TASK STATEMENT - Please summarize the excerpt below on the ODNI's first year in two sentences.

READING TEXT -
________________
We did manage in that first year to kill an element of a satellite program called FIA (Future Imagery Architecture). But this was little noticed; it was a troubled program anyway. We essentially shot the wounded and the stragglers.

  There were other wins. One was creating the National Security Branch inside the FBI and getting the bureau to establish an intelligence discipline and intelligence branch. The events of 9/11 had shown the need, and Congress had mandated domestic intelligence in the 2004 legislation, but domestic intelligence has never sat easy in the United States. Indeed, other English-speaking democracies have domestic intelligence services—MI5 in Britain; CSIS in Canada; ASIS in Australia; NZSIS in New Zealand—but our culture is different, and none of our friends have put their intelligence service inside their federal police force.

  This was difficult in 2005. It still is. We wanted FBI agents to gather information in the spaces between cases and develop data without a criminal predicate, but it took until the last months of the Bush administration to get the attorney general to issue guidance on exactly how to do this.

  The handoff of the President’s Daily Brief to the DNI was seamless. Negroponte was good at it, and we involved the community beyond CIA in its production. CIA still did the most, but others got some daylight.

  This was progress, but CIA was a recurring problem, and it absorbed more and more of our time. Even with perfect goodwill, calibrating the new ODNI-CIA relationship would have been challenging. The law put the ODNI at the center of the American intelligence community. History and tradition and many current operations still put CIA there, and CIA’s collective culture was very reluctant to admit otherwise.

  Porter Goss had been DCI, the head of the community, for seven months before being “demoted.” When he showed up on a videoconference I was having with several agency heads, I quietly called him afterward and asked him to send his deputy to future sessions. It made me genuinely uncomfortable, and there was no need to rub this in.
________________
GIVEN RECORDS -
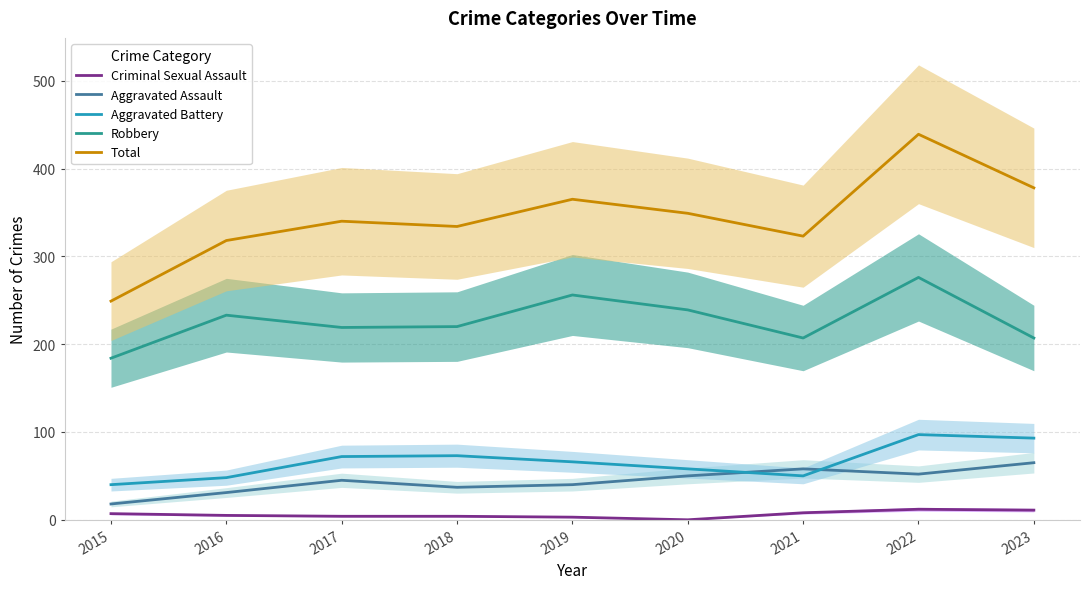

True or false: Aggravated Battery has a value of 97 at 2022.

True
________________
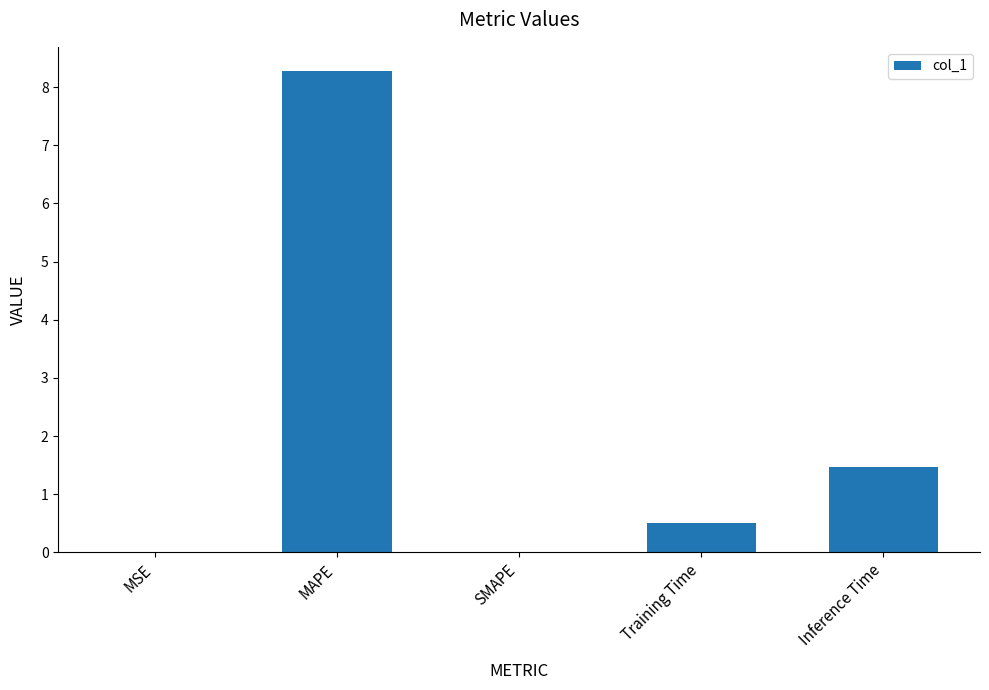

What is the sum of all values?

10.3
________________
ANSWER TO THE EXERCISE - In its first year, the ODNI killed an element of the troubled FIA satellite program, created the National Security Branch inside the FBI, and had the President's Daily Brief handed off to the DNI seamlessly, with agencies beyond CIA involved in producing it. CIA was a recurring problem, though, because the law put the ODNI at the center of the intelligence community while history, tradition, current operations and CIA's culture still placed CIA there.